Facsimile of rough draft of the Manifesto “To the Citizens of Russia” written by Lenin
Facsimile of rough draft of the Manifesto “To the Citizens of Russia” written by Lenin

The telephones in the offices of the factory committees rang continuously; the district staffs of the Red Guard were calling out the detachments. The Red Guards captured the last remaining government offices in the city and its environs.

The Red Guard detachments of the Rosenkranz Works and Metal Works disarmed the cadets of the Mikhailovsky Artillery School. In the Narva District, the Red Guards occupied No. 2 Gorokhovaya Street, the offices of the Chief of Police of Petrograd. The revolutionary troops captured the trunk telegraph line connecting Petrograd with Moscow, Kiev, and Reval. In the Vyborg District the workers occupied the Kresty Prison and released the Bolsheviks who had been arrested and confined there by the Provisional Government in July. A detachment from the Sestroretsk Small Arms Factory received the order to disarm the cadets at the Military Engineers’ School.

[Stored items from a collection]
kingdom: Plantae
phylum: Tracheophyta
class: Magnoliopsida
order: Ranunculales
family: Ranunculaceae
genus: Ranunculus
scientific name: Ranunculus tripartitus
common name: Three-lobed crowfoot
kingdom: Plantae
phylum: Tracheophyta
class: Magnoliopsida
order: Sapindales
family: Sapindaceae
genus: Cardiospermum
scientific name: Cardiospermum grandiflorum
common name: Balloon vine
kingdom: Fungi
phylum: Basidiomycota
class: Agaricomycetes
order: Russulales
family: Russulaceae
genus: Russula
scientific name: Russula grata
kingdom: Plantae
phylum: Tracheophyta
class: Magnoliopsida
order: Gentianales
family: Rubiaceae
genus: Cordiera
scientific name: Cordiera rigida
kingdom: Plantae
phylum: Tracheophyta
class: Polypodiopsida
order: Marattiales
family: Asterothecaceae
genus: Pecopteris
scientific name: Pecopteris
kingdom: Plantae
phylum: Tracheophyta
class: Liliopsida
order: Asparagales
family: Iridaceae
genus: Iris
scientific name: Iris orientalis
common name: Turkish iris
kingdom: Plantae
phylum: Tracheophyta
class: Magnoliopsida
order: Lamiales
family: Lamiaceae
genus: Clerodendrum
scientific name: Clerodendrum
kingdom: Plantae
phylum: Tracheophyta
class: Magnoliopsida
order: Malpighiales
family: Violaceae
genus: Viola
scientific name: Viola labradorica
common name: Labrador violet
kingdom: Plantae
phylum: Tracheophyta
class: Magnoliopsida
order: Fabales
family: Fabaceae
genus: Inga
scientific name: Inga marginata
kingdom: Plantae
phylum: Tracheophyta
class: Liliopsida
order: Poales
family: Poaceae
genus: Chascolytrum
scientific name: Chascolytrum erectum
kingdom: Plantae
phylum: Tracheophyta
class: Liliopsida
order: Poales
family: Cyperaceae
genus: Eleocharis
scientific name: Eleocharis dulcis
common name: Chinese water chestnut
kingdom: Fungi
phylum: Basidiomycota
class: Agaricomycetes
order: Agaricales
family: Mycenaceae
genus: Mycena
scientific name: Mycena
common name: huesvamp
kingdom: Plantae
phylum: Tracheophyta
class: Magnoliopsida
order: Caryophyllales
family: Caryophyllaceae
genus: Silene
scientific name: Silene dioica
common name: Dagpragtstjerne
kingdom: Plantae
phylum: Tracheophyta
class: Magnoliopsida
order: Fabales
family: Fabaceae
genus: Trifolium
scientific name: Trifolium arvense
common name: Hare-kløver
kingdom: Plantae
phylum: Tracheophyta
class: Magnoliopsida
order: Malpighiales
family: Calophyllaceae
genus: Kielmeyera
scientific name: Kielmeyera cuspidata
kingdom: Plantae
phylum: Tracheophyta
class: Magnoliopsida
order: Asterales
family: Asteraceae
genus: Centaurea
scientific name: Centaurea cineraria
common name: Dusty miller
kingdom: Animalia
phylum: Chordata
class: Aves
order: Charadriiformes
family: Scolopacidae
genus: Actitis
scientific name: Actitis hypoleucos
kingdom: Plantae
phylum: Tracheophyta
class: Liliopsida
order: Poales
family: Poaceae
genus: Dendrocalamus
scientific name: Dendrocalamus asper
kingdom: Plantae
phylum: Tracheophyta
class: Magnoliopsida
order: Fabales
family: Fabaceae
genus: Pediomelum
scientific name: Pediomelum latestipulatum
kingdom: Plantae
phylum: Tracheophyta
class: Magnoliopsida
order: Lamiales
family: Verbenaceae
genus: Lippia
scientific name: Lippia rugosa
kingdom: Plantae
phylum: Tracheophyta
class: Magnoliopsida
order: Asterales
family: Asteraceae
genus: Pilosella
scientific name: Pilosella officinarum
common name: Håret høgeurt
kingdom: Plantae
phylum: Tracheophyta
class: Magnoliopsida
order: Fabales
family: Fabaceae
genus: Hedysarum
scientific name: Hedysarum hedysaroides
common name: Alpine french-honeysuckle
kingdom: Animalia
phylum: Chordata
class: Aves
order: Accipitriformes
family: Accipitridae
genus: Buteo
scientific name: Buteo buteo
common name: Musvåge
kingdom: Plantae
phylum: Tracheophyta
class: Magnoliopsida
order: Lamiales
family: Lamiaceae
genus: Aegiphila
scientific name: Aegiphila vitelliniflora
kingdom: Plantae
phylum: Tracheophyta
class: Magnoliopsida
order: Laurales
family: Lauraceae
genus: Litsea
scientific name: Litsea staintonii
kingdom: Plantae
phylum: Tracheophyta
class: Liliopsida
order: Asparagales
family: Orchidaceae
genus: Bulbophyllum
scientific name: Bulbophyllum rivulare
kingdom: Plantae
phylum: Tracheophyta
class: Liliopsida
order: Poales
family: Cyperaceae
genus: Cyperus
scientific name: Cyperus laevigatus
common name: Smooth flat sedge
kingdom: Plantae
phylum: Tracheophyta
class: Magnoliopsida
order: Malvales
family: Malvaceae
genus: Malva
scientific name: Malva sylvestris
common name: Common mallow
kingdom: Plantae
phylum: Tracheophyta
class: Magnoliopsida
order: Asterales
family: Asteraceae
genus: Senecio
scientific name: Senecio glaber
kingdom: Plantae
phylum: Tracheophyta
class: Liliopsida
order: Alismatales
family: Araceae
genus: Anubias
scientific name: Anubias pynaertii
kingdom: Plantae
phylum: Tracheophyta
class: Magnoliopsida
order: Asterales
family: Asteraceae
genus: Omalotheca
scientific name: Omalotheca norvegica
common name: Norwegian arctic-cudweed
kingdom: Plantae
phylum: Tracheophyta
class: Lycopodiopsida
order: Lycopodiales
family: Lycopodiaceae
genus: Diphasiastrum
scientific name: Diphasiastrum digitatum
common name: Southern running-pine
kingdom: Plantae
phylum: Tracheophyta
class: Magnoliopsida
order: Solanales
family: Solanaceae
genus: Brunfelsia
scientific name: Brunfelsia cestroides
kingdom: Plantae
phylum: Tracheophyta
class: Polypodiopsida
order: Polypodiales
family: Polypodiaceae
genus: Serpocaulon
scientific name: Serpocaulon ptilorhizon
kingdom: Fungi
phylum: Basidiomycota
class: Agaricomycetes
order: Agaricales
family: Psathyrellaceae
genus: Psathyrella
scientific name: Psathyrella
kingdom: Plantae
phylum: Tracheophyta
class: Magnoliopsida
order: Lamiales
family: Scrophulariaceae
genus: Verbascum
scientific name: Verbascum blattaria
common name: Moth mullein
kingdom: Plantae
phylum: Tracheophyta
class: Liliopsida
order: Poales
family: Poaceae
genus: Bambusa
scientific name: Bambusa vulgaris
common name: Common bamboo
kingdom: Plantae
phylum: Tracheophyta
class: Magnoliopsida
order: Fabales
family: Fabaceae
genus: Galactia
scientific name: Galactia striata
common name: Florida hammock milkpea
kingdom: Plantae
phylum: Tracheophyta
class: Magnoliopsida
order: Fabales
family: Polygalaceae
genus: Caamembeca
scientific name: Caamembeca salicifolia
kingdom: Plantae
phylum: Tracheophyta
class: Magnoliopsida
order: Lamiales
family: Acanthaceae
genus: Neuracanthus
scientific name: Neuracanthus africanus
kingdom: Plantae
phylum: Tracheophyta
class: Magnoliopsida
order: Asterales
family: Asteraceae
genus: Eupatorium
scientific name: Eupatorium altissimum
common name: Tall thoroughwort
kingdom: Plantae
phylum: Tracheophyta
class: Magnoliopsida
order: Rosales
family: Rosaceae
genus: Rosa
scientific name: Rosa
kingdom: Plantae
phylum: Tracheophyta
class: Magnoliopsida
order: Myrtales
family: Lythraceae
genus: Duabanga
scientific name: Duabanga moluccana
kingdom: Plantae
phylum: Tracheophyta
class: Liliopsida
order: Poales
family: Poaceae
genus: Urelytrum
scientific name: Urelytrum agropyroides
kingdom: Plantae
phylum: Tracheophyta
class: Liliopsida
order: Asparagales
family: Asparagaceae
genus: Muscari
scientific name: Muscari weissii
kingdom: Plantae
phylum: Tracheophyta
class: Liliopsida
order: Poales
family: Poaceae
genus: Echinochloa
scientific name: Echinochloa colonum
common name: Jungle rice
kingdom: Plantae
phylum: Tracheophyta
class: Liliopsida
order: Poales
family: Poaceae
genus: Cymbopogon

Task set
1: Answer these questions using the passage on the Red Guard, one answer per line, marked to match:
(a) Detachments from which two works disarmed the cadets of the Mikhailovsky Artillery School?
(b) Whose offices were at No. 2 Gorokhovaya Street?
(c) Which prison did the workers occupy in the Vyborg District?
2: Name every city that, according to the passage on the Red Guard, the captured trunk telegraph line connected with Petrograd.
3: Summarize the passage on the Red Guard in two sentences.
These records are not needed for any of this work.

Results of the exercise
1:
(a) The Rosenkranz Works and the Metal Works
(b) The Chief of Police of Petrograd
(c) The Kresty Prison

2: Moscow, Kiev, Reval

3: Called out by their district staffs, Red Guard detachments captured the last remaining government offices in the city and its environs, including the offices of the Chief of Police of Petrograd. Revolutionary forces also disarmed cadets of the Mikhailovsky Artillery School, seized the trunk telegraph line to Moscow, Kiev, and Reval, and freed the Bolsheviks held in the Kresty Prison.